Dear Fellow Travelers, Airline Personnel and Rude Individuals –
A recent airplane trip reminded, again, of how crazy this world can be. It seems that many travelers have lost all sense of common decency, common sense and manners. Most of the time its comical – but it’s also pretty sad. Please consider the following as a desperate plea for some consideration and a return to sanity.
- When you are standing in a security line as long as the Mississippi River please take off your coat and get other items as ready as you can while waiting. Some things can’t be helped and we humans only have two hands – but it’s just an “eensy” bit frustrating for the people behind the gentleman who has no carry on that somehow still manages to take more than a minute removing his coat and shoes.
- And, yes, we do all have to take off our shoes. It is what it is. If you want to argue about it, please don’t do so with the screeners at the security checkpoint. It not only holds up the line – but probably is not the smartest move in the world if you want to actually get ON the plane.
- You are not the only one boarding the plane, so please do not stand in the aisle removing your chap stick from your purse before you sit down, grabbing the newspaper out of your briefcase or stretching your legs. If your carry-on is stowed – sit down.
- Pushing your carry-on impatiently into my backside while I am trying not to lose my temper with the chap sticks snails in front of me in an attempt to express your displeasure is just plain rude. Don’t. Just don’t.

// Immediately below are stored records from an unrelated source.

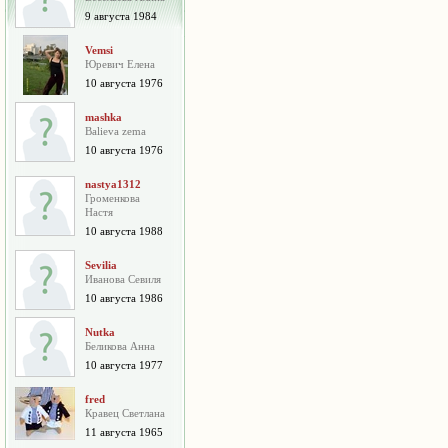
9 августа 1984
Vemsi
Юревич Елена
10 августа 1976
mashka
Balieva zema
10 августа 1976
nastya1312
Громенкова
Настя
10 августа 1988
Sevilia
Иванова Севиля
10 августа 1986
Nutka
Беликова Анна
10 августа 1977
fred
Кравец Светлана
11 августа 1965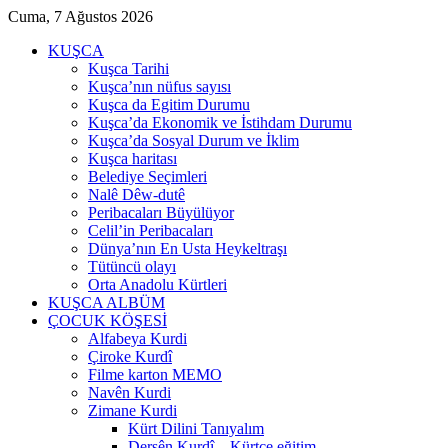
Cuma, 7 Ağustos 2026
KUŞCA
Kuşca Tarihi
Kuşca’nın nüfus sayısı
Kuşca da Egitim Durumu
Kuşca’da Ekonomik ve İstihdam Durumu
Kuşca’da Sosyal Durum ve İklim
Kuşca haritası
Belediye Seçimleri
Nalê Dêw-dutê
Peribacaları Büyülüyor
Celil’in Peribacaları
Dünya’nın En Usta Heykeltraşı
Tütüncü olayı
Orta Anadolu Kürtleri
KUŞCA ALBÜM
ÇOCUK KÖŞESİ
Alfabeya Kurdi
Çiroke Kurdî
Filme karton MEMO
Navên Kurdi
Zimane Kurdi
Kürt Dilini Tanıyalım
Dersên Kurdî – Kürtçe eğitim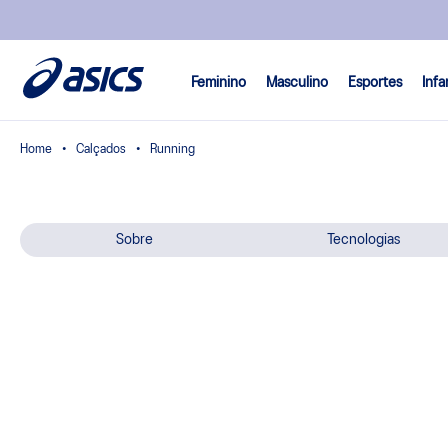
Feminino
Masculino
Esportes
Infa
Calçados
Running
Sobre
Tecnologias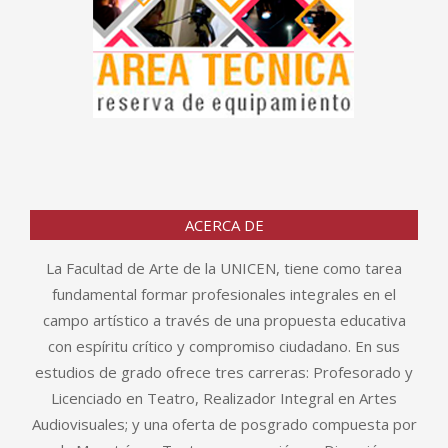
ACERCA DE
La Facultad de Arte de la UNICEN, tiene como tarea
fundamental formar profesionales integrales en el
campo artístico a través de una propuesta educativa
con espíritu crítico y compromiso ciudadano. En sus
estudios de grado ofrece tres carreras: Profesorado y
Licenciado en Teatro, Realizador Integral en Artes
Audiovisuales; y una oferta de posgrado compuesta por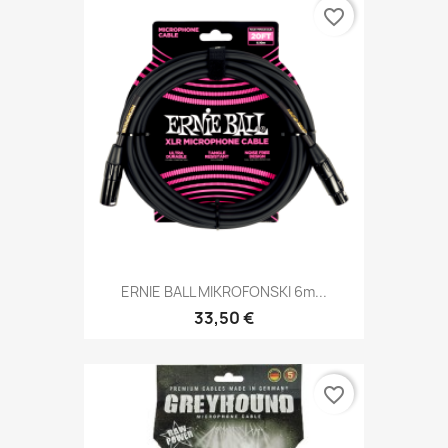
favorite_border
ERNIE BALL MIKROFONSKI 6m...
33,50 €
favorite_border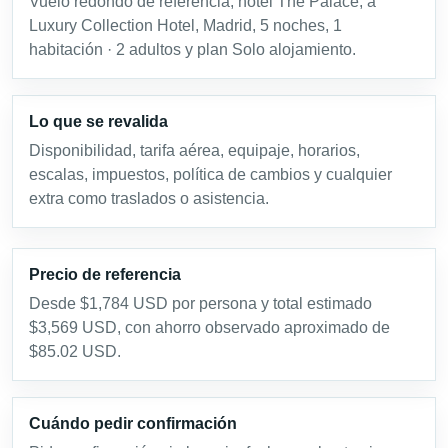
Vuelo redondo de referencia, hotel The Palace, a
Luxury Collection Hotel, Madrid, 5 noches, 1
habitación · 2 adultos y plan Solo alojamiento.
Lo que se revalida
Disponibilidad, tarifa aérea, equipaje, horarios,
escalas, impuestos, política de cambios y cualquier
extra como traslados o asistencia.
Precio de referencia
Desde $1,784 USD por persona y total estimado
$3,569 USD, con ahorro observado aproximado de
$85.02 USD.
Cuándo pedir confirmación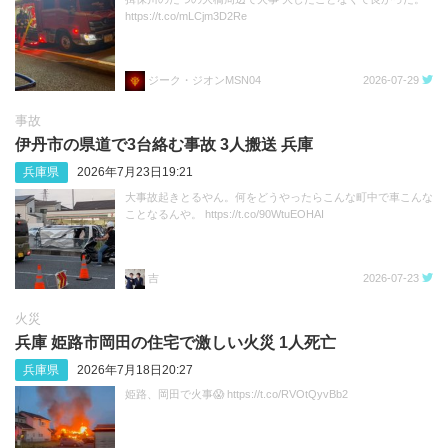
https://t.co/mLCjm3D2Re
ジーク・ジオンMSN04
2026-07-29
事故
伊丹市の県道で3台絡む事故 3人搬送 兵庫
兵庫県
2026年7月23日19:21
大事故起きとるやん。何をどうやったらこんな町中で車こんな
ことなるんや。 https://t.co/90WtuEOHAI
吉
2026-07-23
火災
兵庫 姫路市岡田の住宅で激しい火災 1人死亡
兵庫県
2026年7月18日20:27
姫路、岡田で火事😱 https://t.co/RVOtQyvBb2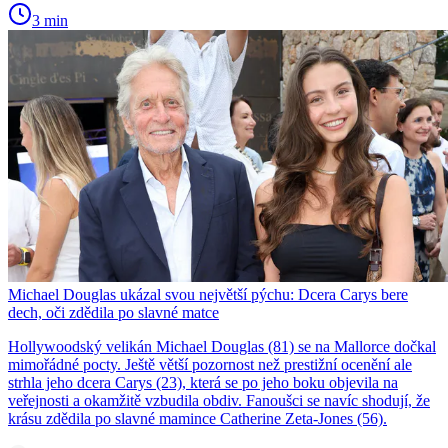
3 min
Michael Douglas ukázal svou největší pýchu: Dcera Carys bere
dech, oči zdědila po slavné matce
Hollywoodský velikán Michael Douglas (81) se na Mallorce dočkal
mimořádné pocty. Ještě větší pozornost než prestižní ocenění ale
strhla jeho dcera Carys (23), která se po jeho boku objevila na
veřejnosti a okamžitě vzbudila obdiv. Fanoušci se navíc shodují, že
krásu zdědila po slavné mamince Catherine Zeta-Jones (56).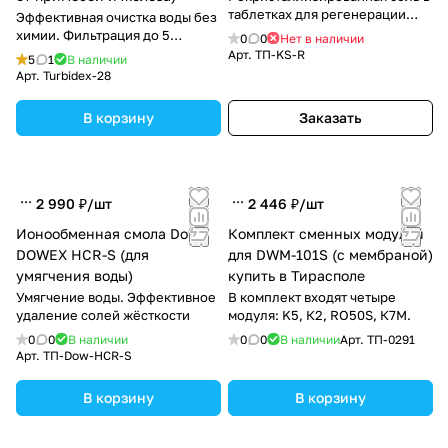
таблетках для регенерации
Эффективная очистка воды без
смол в умягчителях воды.
химии. Фильтрация до 5
0
0
Нет в наличии
микрон.
Арт.
ТП-KS-R
5
1
В наличии
Арт.
Turbidex-28
В корзину
Заказать
2 990 ₽/
шт
2 446 ₽/
шт
Ионообменная смола Dow
Комплект сменных модулей
DOWEX HCR-S (для
для DWM-101S (c мембраной)
умягчения воды)
купить в Тирасполе
Умягчение воды. Эффективное
В комплект входят четыре
удаление солей жёсткости
модуля: K5, К2, RO50S, К7M.
0
0
В наличии
0
0
В наличии
Арт.
ТП-0291
Арт.
ТП-Dow-HCR-S
В корзину
В корзину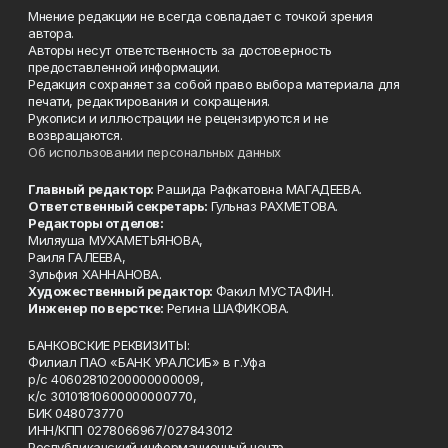
Мнение редакции не всегда совпадает с точкой зрения
автора.
Авторы несут ответственность за достоверность
предоставленной информации.
Редакция сохраняет за собой право выбора материала для
печати, редактирования и сокращения.
Рукописи и иллюстрации не рецензируются и не
возвращаются.
Об использовании персональных данных
Главный редактор:
Рашида Рафкатовна МАГАДЕЕВА.
Ответственный секретарь:
Гульназ РАХМЕТОВА.
Редакторы отделов:
Миляуша МУХАМЕТЬЯНОВА,
Раиля ГАЛЕЕВА,
Зульфия ХАННАНОВА.
Художественный редактор:
Факил МУСТАФИН.
Инженер по верстке:
Регина ШАФИКОВА.
БАНКОВСКИЕ РЕКВИЗИТЫ:
Филиал ПАО «БАНК УРАЛСИБ» в г.Уфа
р/с 40602810200000000009,
к/с 30101810600000000770,
БИК 048073770
ИНН/КПП 0278066967/027843012
Республиканский информационный центр –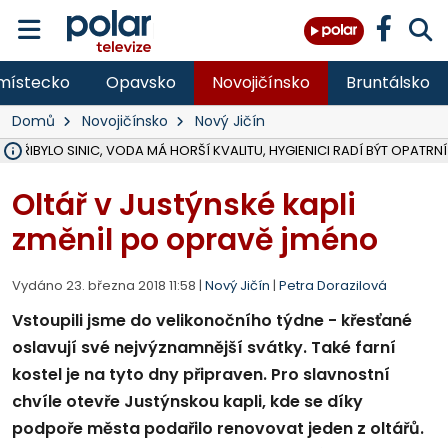
místecko
Opavsko
Novojičínsko
Bruntálsko
Domů
Novojičínsko
Nový Jičín
Ě PŘIBYLO SINIC, VODA MÁ HORŠÍ KVALITU, HYGIENICI RADÍ BÝT OPATRNÍ
ÚOHS DAL ZÁTORU POKUTU 100 000 ZA CHYBY V ZAKÁZCE NA OBN
AREÁL LODIČEK V KARVINÉ SE PŘIPRAVUJE NA VELKOU REKONSTRUKC
KARVINÁ ZNÁ BUDOUCÍ PODOBU AREÁLU LODIČKY V PARKU BOŽEN
CYKLISTU (74) SRAZIL V BRUNTÁLU KAMION, JE V OHROŽENÍ ŽIVOTA,
POLICIE HLEDÁ PŘÍPADNÉ SVĚDKY, KTEŘÍ POMŮŽOU OBJASNIT PRŮ
RADNÍ OSTRAVY A POSLANKYNĚ A. HOFFMANNOVÁ ZA PIRÁTY PODA
NA POSTUP MINISTERSTVA ŽIVOTNÍHO PROSTŘEDÍ V KAUZE HALDY 
MUŽ V PŘÍBOŘE SE VÁŽNĚ ZRANIL PŘI PRÁCI S ROZBRUŠOVAČKOU, I
SLEZSKÁ OSTRAVA PŘIPRAVUJE PROJEKTOVOU DOKUMENTACI PRO 
PODEZŘELÝ BALÍČEK ZASTAVIL PROVOZ NA NÁDRAŽÍ VE F-M, ČEKÁ 
CHLAPEČKA (2) V HAVÍŘOVĚ POKOUSAL PES, POLICIE HLEDÁ MAJITEL
MS KRAJ VYBUDUJE ZA 40 MILIONŮ V JABLUNKOVĚ NOVÝ MOST PŘES O
FOTBALISTA LAURI LAINE SE VRACÍ Z BANÍKU OSTRAVA NA PŮL ROK
F-M DOKONČIL VOLNOČASOVÝ AREÁL RIVKA PARK ZA 62 MILIONŮ,
Oltář v Justýnské kapli
změnil po opravě jméno
Vydáno 23. března 2018 11:58 |
Nový Jičín
|
Petra Dorazilová
Vstoupili jsme do velikonočního týdne - křesťané
oslavují své nejvýznamnější svátky. Také farní
kostel je na tyto dny připraven. Pro slavnostní
chvíle otevře Justýnskou kapli, kde se díky
podpoře města podařilo renovovat jeden z oltářů.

- On a similar topic – I know it sucks to try to cram your feet around a bunch of carry-on you had to stow under the seat in front of you, but if the first group of people boarding the plane insists on putting sweaters, coats, and purses in the overhead bins (on top of the bigger carry-on baggage everyone now carries to avoid paying baggage charges to the airlines), the people entering afterwards will have no choice.
- It does not exactly inspire many smiles when the stewardess says “It’s not my job to help you stow carry-on. If I get hurt putting something in an overhead bin, you won’t have me here for the flight. What will you do then?” …. Especially repulsive when the words are directed at a lady who looks to be about 75 and is obviously struggling to reach that high. (And, yes, a stewardess on my flight to Atlanta did say exactly that.)
- Please refrain from delivering the following over the loudspeaker in a tone dripping with condescension: “If you would like to get to Atlanta today people, you may want to take your seats before the afternoon passes us by.” While the sentiment is probably shared by plenty of the already-seated passengers on the plane, hardly any of those on board are likely to respond well.
Thanking the world’s travelers in advance for consideration of the above.
… If you’ve got travel tips of your own – please add to my list!
One thought on “Flying into Chaos”
So timely for me. I recently traveled to California from Puerto Rico. Midway thru my vacation I trip and severely sprained my ankle. It was not much better by the time it was time to go and I was on crutches unable to walk. I contacted the Continental airlines ahead of time and informed them that I would need assistance. I mention them because for the most part they were very accommodating. My return flight left LAX at midnight, landed in Houston at 5 a.m. where I had a 5 hour layover. I had to be wheeled gate to gate and all but one employee who initially had a problem were great. The problems were with my fellow flyers. Not only were there NO offers of assistance as I struggled, they got in the way of the wheelchair and some actually rolled their eyes as I was wheeled to the plane. I had to jump up and get my crutches from the overhead because everyone seemed to be in such a hurry and no one would help. It was such a wake up call for me.